> **Written task**: Copy out each line of the data that contains "Nombre".

*** Data shown ***

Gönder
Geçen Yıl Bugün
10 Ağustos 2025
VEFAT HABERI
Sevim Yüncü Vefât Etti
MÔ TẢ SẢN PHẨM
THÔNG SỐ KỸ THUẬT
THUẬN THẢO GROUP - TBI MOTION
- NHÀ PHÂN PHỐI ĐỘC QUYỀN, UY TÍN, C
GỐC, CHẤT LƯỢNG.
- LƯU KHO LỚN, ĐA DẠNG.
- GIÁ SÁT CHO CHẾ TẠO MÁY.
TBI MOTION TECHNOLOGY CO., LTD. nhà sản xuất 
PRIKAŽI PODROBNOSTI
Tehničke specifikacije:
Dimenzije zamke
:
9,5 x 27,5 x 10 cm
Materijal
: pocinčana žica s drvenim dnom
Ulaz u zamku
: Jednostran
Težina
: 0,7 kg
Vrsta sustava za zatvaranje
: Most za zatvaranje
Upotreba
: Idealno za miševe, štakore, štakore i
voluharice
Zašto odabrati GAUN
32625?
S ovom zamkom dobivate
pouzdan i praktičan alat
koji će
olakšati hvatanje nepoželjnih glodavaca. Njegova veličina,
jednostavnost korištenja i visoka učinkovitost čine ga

*** End of Data shown ***
*** Data shown ***

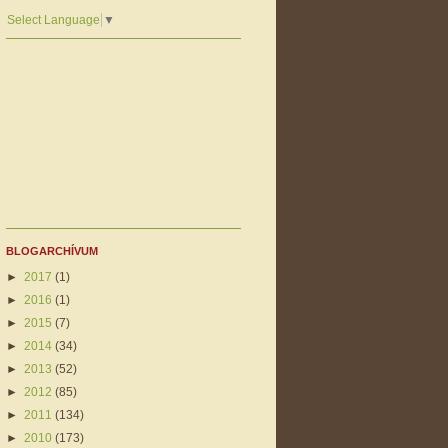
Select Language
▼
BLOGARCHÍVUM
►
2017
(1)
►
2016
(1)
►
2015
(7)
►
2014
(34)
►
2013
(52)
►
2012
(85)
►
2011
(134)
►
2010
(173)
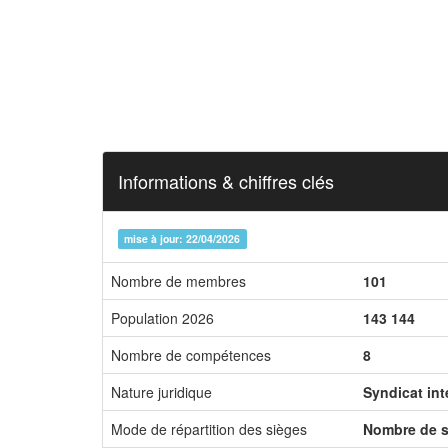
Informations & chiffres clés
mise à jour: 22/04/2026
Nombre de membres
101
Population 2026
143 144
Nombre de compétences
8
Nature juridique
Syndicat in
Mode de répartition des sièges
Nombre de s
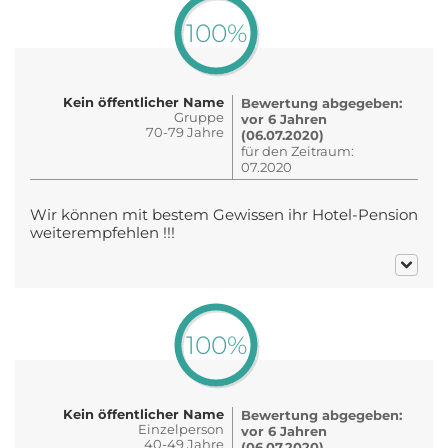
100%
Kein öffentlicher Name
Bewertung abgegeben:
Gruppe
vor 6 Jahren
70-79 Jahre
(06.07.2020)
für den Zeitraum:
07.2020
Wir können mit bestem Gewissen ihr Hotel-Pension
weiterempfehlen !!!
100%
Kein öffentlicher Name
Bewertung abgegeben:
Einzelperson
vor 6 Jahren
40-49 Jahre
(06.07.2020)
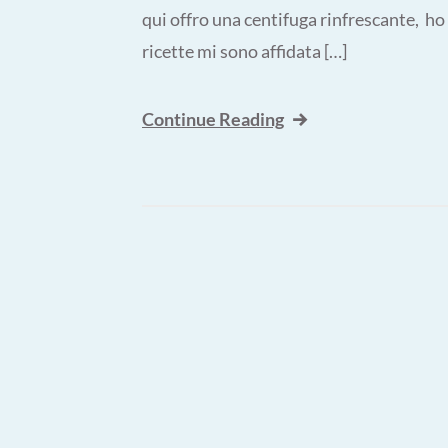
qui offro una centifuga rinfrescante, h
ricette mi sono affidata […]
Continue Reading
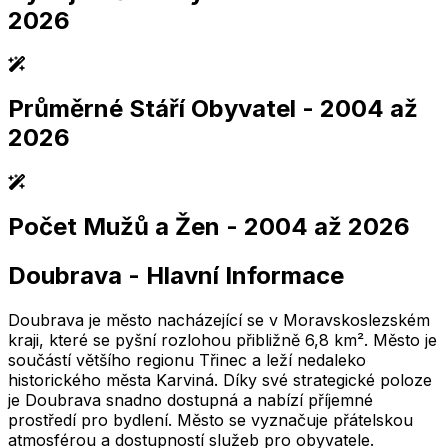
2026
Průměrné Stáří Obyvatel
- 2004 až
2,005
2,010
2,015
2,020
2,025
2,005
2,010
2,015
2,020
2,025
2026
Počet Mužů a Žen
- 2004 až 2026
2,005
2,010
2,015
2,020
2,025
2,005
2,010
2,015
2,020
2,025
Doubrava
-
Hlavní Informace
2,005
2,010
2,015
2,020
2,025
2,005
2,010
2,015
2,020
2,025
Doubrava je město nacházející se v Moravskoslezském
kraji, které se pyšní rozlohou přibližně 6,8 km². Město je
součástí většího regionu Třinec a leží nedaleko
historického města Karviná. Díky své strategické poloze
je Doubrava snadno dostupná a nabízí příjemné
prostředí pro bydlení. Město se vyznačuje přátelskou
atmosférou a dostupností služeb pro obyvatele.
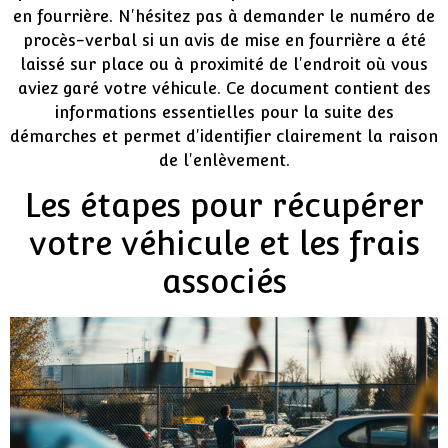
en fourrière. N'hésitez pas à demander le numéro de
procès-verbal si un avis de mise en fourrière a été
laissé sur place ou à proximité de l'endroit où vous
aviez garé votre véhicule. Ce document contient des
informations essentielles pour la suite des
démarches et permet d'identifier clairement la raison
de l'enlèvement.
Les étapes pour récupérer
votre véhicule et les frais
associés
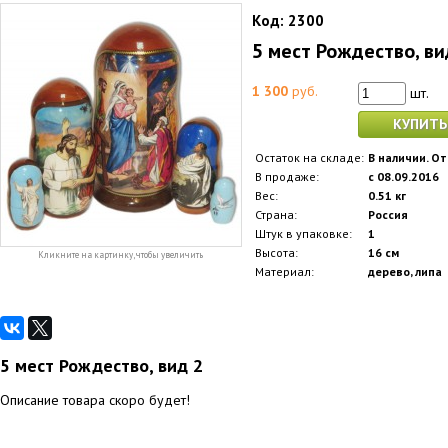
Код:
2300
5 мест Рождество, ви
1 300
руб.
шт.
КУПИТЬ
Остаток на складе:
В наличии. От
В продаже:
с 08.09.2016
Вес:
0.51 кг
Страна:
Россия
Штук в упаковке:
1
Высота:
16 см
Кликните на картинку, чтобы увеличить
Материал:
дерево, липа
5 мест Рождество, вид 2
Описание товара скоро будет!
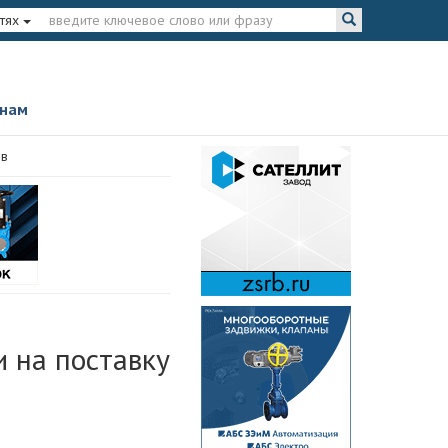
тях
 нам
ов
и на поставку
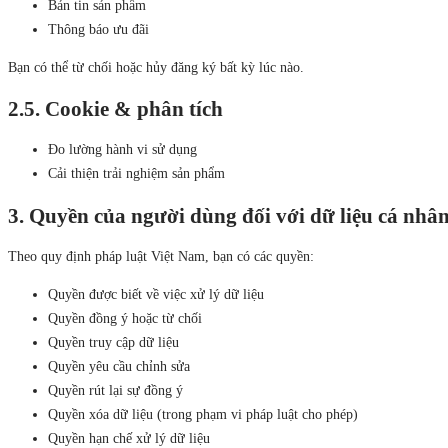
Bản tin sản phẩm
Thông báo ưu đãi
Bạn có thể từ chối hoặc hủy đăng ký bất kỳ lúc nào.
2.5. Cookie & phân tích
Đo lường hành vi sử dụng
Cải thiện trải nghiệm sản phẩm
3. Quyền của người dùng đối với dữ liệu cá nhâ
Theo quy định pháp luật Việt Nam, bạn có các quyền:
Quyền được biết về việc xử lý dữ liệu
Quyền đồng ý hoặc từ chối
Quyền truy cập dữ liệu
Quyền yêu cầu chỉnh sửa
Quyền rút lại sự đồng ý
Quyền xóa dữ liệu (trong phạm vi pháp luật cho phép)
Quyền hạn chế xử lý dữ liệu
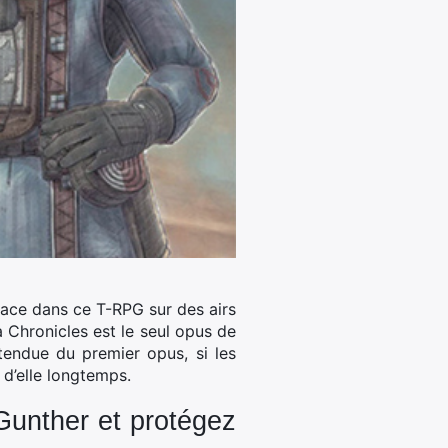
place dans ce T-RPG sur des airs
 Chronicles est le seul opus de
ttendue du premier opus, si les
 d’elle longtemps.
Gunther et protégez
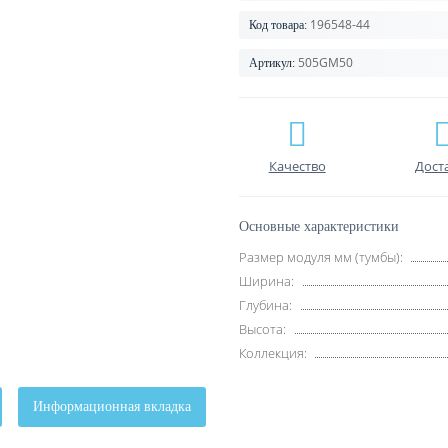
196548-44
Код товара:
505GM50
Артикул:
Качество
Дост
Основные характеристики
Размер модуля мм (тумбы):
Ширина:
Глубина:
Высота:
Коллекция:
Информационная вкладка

*** End of Data shown ***
*** Data shown ***

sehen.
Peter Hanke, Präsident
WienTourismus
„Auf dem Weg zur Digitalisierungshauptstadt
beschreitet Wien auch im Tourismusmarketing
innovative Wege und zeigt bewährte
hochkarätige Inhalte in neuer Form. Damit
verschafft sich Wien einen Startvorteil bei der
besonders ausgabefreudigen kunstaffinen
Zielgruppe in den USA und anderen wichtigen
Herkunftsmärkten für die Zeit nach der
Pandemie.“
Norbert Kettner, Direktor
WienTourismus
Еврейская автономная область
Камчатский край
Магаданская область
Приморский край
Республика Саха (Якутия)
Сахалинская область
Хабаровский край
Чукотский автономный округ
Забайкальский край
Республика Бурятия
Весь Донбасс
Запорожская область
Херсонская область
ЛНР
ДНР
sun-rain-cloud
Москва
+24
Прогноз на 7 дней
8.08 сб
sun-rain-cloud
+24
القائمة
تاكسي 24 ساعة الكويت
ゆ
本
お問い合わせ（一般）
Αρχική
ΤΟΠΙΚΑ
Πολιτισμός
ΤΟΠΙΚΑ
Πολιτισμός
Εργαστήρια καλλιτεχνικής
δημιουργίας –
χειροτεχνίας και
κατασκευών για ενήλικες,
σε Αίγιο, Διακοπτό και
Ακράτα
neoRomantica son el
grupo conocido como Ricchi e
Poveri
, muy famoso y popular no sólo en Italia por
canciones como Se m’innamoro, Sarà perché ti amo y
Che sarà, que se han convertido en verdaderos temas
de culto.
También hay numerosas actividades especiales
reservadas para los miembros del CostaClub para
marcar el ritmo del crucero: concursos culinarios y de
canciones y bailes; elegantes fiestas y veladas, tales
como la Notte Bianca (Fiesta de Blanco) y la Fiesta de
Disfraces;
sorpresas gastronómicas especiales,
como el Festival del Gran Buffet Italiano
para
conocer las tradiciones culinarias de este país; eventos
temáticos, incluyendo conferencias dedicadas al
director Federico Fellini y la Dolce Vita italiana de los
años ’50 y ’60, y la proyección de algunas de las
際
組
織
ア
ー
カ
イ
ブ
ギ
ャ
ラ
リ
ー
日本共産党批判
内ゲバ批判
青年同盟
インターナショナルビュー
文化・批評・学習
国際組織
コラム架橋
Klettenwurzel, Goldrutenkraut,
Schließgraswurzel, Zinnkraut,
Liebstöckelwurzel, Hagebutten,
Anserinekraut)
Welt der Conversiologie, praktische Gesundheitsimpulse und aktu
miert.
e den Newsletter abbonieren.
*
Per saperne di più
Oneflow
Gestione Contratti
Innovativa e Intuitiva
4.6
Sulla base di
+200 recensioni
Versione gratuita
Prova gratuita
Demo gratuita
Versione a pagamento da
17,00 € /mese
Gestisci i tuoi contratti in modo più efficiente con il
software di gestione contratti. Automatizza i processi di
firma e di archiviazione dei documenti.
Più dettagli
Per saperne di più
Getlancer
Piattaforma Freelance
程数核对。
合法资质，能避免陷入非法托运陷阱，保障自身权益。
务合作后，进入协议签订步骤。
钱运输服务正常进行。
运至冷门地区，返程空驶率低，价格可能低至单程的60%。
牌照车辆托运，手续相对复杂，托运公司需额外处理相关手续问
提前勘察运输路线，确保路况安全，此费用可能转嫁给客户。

*** End of Data shown ***

> **Result of this exercise**:
Nombre de membres
Nombre de compétences
Nombre de s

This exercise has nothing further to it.